George was talking softly, rubbing a hand along her scalp under her hair, trying to distract her. “Hopefully we’ll be back in Buenos Aires by the end of July, in time to see the new Puccini opera premiere. Even if it won’t be Caruso starring like he did at the New York premiere.”
“Caruso,” Gemma mumbled hazily as the pain sank its claws in. “I wonder if we’ll ever sing together again. I still think he might be the one who got me that first Queen of the Night at the Teatro Colón.”
“Maybe he did,” George said. “But anything afterward you earned on your own, corazón.”
“Maybe.” But she had still been lucky, so lucky. She knew it. And, lying in bed in the darkened bedroom, wincing every time the pipes rattled, thinking of Henry Thornton hanging over everything, Gemma wondered if now was the time she was about to pay for all that good luck.

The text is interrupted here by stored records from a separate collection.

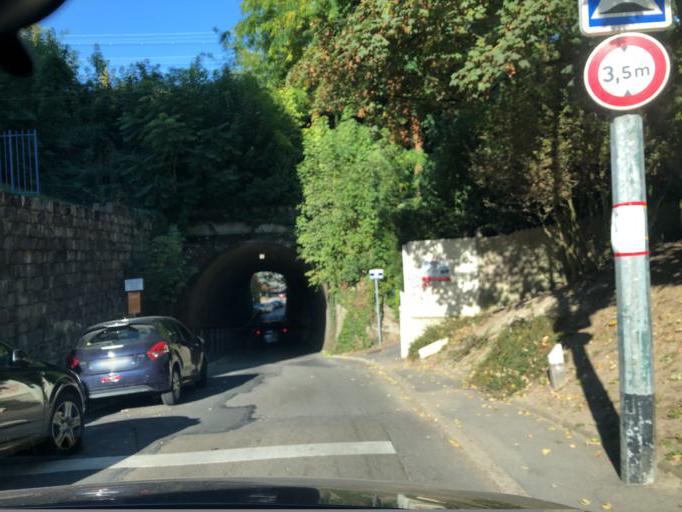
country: FR
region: Ile-de-France
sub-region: Departement des Hauts-de-Seine
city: Chaville
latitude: 48.8096
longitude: 2.1950
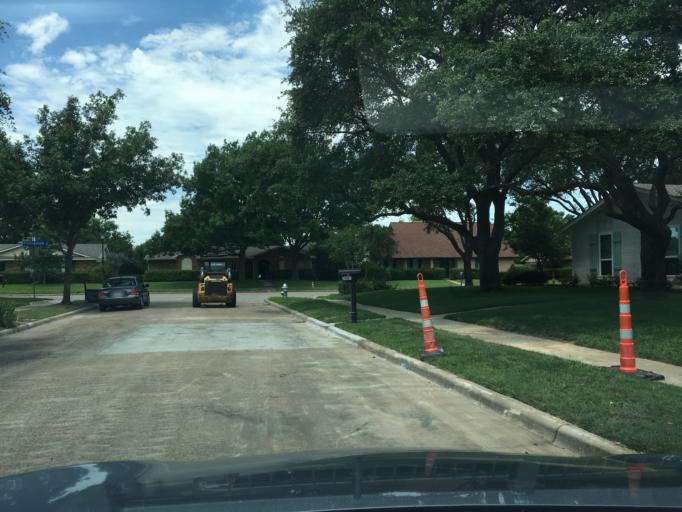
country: US
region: Texas
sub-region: Dallas County
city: Richardson
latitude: 32.9372
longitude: -96.6855
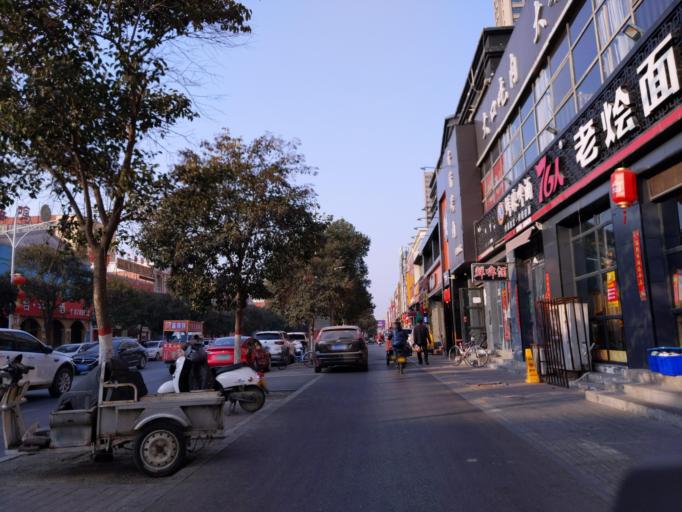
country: CN
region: Henan Sheng
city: Puyang
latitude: 35.7743
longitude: 115.0329
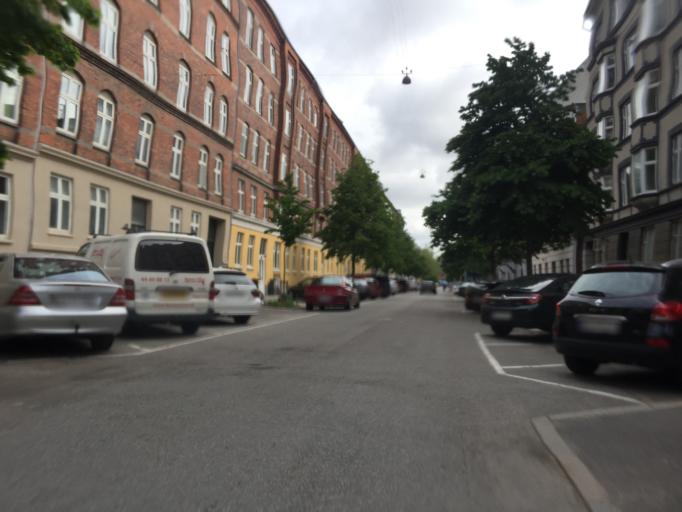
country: DK
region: Capital Region
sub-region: Frederiksberg Kommune
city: Frederiksberg
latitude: 55.6835
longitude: 12.5290
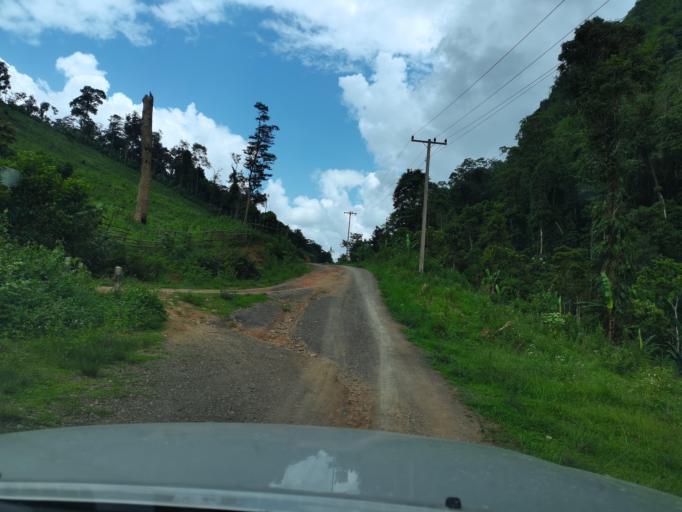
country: LA
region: Loungnamtha
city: Muang Long
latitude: 20.7789
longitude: 101.0166
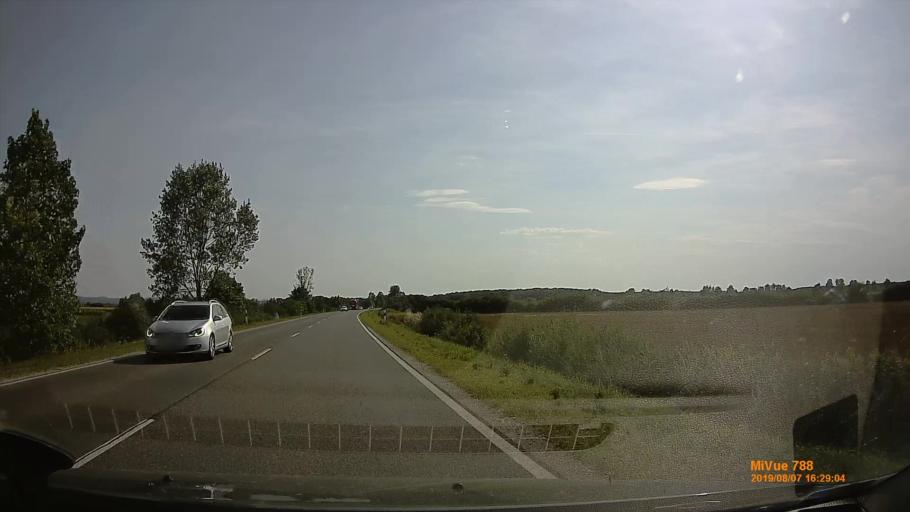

So she wasn’t really surprised when Suling came hammering on their door the following morning, wild-eyed and gasping, having run all the way from her apartment in Montmartre, to say that Reggie was gone.
“Oh God.” Gemma was still blinking sleep out of her eyes, fragile-headed as she always was the morning after a migraine. George had already left for Le Havre early that morning, to meet Clarkson’s boat.
“She’s stolen my invitation to the Poiret ball in Versailles,” Suling said desperately, Alice already at her shoulder. “Thornton will be there. He can’t see her, he can’t—”
Gemma’s hand stole up to her loose hair, nearly grown out to the length it had been before it burned off in the octagon house fire. She took a deep breath, trying to banish the fear, reaching for Suling’s shoulder and then Alice’s. “How on earth do we get to Versailles?”